26 Mars 1962 à Alger un jour ! Comment oublier cette tragédie?

Témoignage de Gilbert Navarro

Ce Lundi 26 Mars 1962 vers 13 heures à Alger, j’ai 19 ans, de mon quartier les HBM du Champ de Manœuvre, déterminé à porter aide et assistance à nos proches et amis confinés par la force dans Bab El Oued, assiégés dans d’horribles circonstances depuis plus d’une semaine, j’ai rejoins la foule de mes compatriotes : des hommes, des femmes de tous âges et des enfants, certains dans des poussettes.

Nombreux sont les barrages militaires, avec barbelés, en chicanes gardés par des hommes en armes sous la tenue de l’armée française.

Ces militaires sont agités, nerveux, inquiets !

 

La foule avance avec des drapeaux Bleu, blanc, rouge en chantant la Marseillaise notre Hymne National, Nous voulions garder l’Algérie Française.

 

Ma mémoire me redonne les images de cette Grande Poste.
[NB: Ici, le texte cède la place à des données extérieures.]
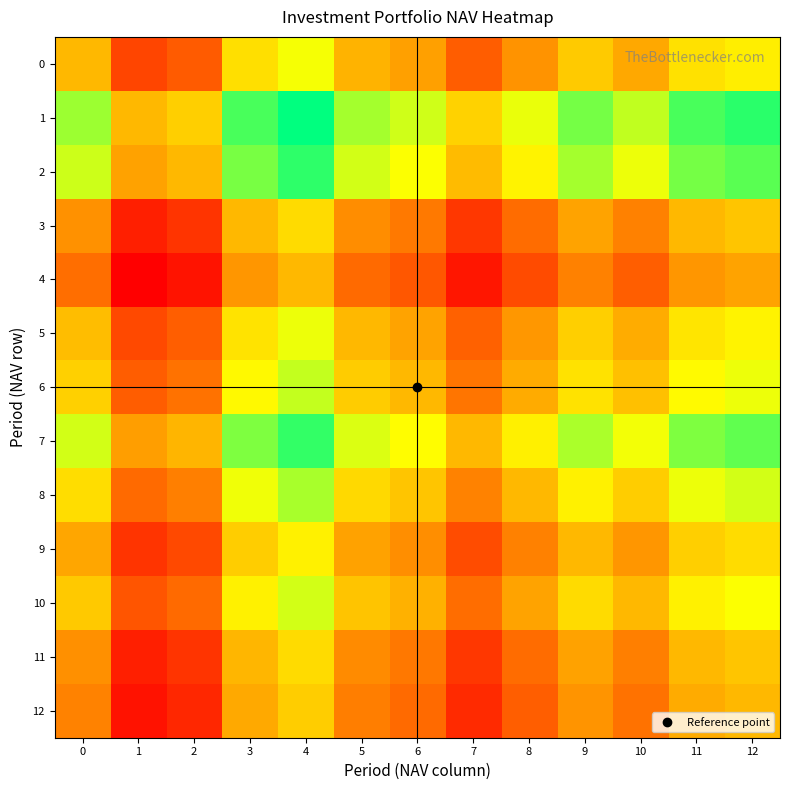

Reading left to right, list all the values displayed in this chart.

0: 0=1.0	1=1.0	2=1.0	3=1.0	4=1.0	5=1.0	6=1.0	7=1.0	8=1.0	9=1.0	10=1.0	11=1.0	12=1.0
1: 0=1.0	1=1.0	2=1.0	3=1.1	4=1.1	5=1.0	6=1.0	7=1.0	8=1.0	9=1.1	10=1.0	11=1.1	12=1.1
2: 0=1.0	1=1.0	2=1.0	3=1.1	4=1.1	5=1.0	6=1.0	7=1.0	8=1.0	9=1.0	10=1.0	11=1.1	12=1.1
3: 0=1.0	1=0.9	2=1.0	3=1.0	4=1.0	5=1.0	6=1.0	7=1.0	8=1.0	9=1.0	10=1.0	11=1.0	12=1.0
4: 0=1.0	1=0.9	2=0.9	3=1.0	4=1.0	5=1.0	6=1.0	7=0.9	8=1.0	9=1.0	10=1.0	11=1.0	12=1.0
5: 0=1.0	1=1.0	2=1.0	3=1.0	4=1.0	5=1.0	6=1.0	7=1.0	8=1.0	9=1.0	10=1.0	11=1.0	12=1.0
6: 0=1.0	1=1.0	2=1.0	3=1.0	4=1.0	5=1.0	6=1.0	7=1.0	8=1.0	9=1.0	10=1.0	11=1.0	12=1.0
7: 0=1.0	1=1.0	2=1.0	3=1.1	4=1.1	5=1.0	6=1.0	7=1.0	8=1.0	9=1.0	10=1.0	11=1.1	12=1.1
8: 0=1.0	1=1.0	2=1.0	3=1.0	4=1.0	5=1.0	6=1.0	7=1.0	8=1.0	9=1.0	10=1.0	11=1.0	12=1.0
9: 0=1.0	1=0.9	2=1.0	3=1.0	4=1.0	5=1.0	6=1.0	7=1.0	8=1.0	9=1.0	10=1.0	11=1.0	12=1.0
10: 0=1.0	1=1.0	2=1.0	3=1.0	4=1.0	5=1.0	6=1.0	7=1.0	8=1.0	9=1.0	10=1.0	11=1.0	12=1.0
11: 0=1.0	1=0.9	2=0.9	3=1.0	4=1.0	5=1.0	6=1.0	7=1.0	8=1.0	9=1.0	10=1.0	11=1.0	12=1.0
12: 0=1.0	1=0.9	2=0.9	3=1.0	4=1.0	5=1.0	6=1.0	7=0.9	8=1.0	9=1.0	10=1.0	11=1.0	12=1.0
Nous nous dirigions vers ce bâtiment où nous étions bloqués par une quinzaine de Tirailleurs musulmans, casqués et armés d’armes lourdes, commandés par un lieutenant hagard, dépassé,  qui «  criait de faites demi tour, partez, n’avancez pas ! Mes hommes ont reçu l’ordre de tirer ! »
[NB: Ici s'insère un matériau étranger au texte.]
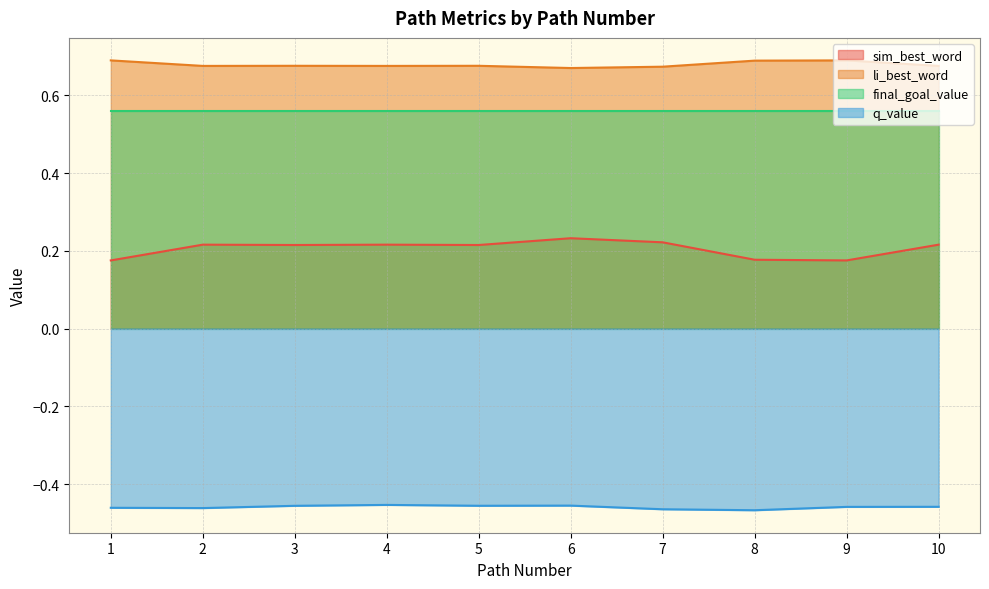

True or false: final_goal_value has a value of 0.2 at 9.

False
Subitement c’est le déchainement des rafales des fusils mitrailleurs et autres armes automatiques, de toutes parts crépitent les armes de ces soldats, dans la direction de la foule des immeubles et de terrasses et les cris d’un officier hurlant comme un fou « Halte au feu, halte au feu !

Nom de Dieu, nom de Dieu, personne n’entend ou ne veut obéir aux ordres.
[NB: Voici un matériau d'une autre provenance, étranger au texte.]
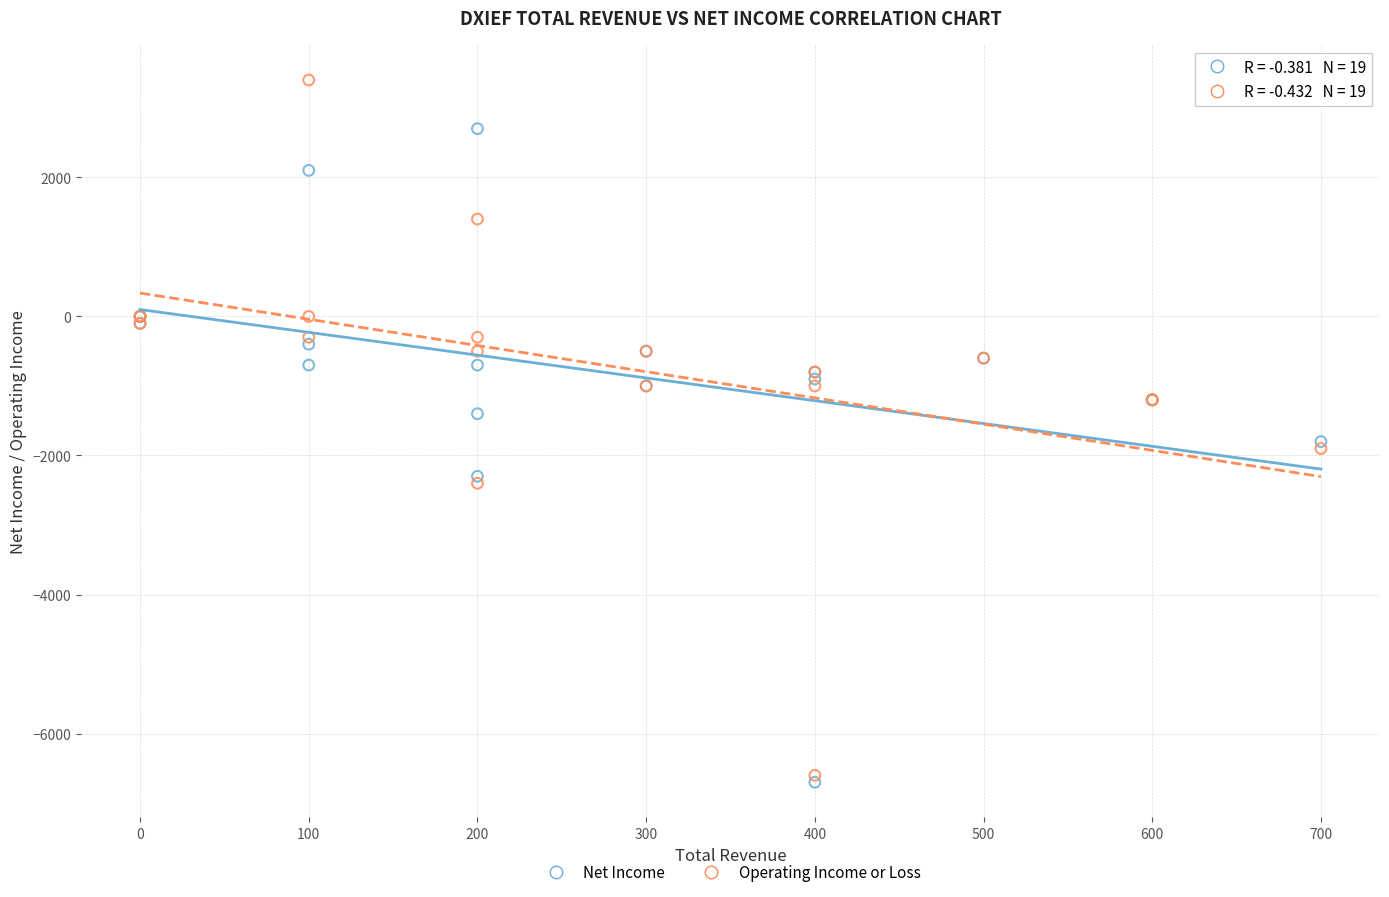

What are all the series names shown in the legend?

Net Income, Operating Income or Loss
Dans la folie et les hurlements, j’ai vu une maman et son bébé sauvagement assassinés. Les balles crépitaient encore ; le sang versé à terre.

D’autres gisaient à terre blessés, ensanglantés.

En tentant d’échapper à la tuerie, une femme a sauté une barrière, elle s’est cramponnée à ma veste mais elle a été abattue par un ou plusieurs projectiles dans le dos. Impuissant, dans la fusillade, je pensais à ma mère et je priais Dieu.

Nous étions encerclés, cernés de toutes parts, les manifestants étaient canalisés vers le carrefour de l’Agha pour être embarqués dans des camions, surtout les jeunes gens.

J’ai eu la chance de pouvoir m’échapper de cet enfer, à 19 ans toujours en vie, mais pour combien de temps ! Vers 20 heures de retour au Champ de Manœuvre, j’étais seul sur la Place Général Sarrail. J’avais une plaie au menton  et je saignais

Pour la petite histoire, j’en rirais peut être encore, mais la peur d’affronter ma mère était très forte !

Une voisine qui me reconnaît en traversant la place s’écrie à l’adresse de ma mère : « Madame Navarro on a tué votre fils », Les gens devenaient fous ! Mon frère et mon beau frère, qui étaient partis à ma recherche (comme de nombreux  habitants du quartier), revenaient de la morgue vers 21 heures. Je ne vous explique pas la situation ! Non jamais je ne pourrais oublier la journée meurtrière du 26 Mars 1962 à Alger.

J’ai été photographié en première page et dans l’article 3 du n° 678 du 7 Avril 1962 de Paris Match.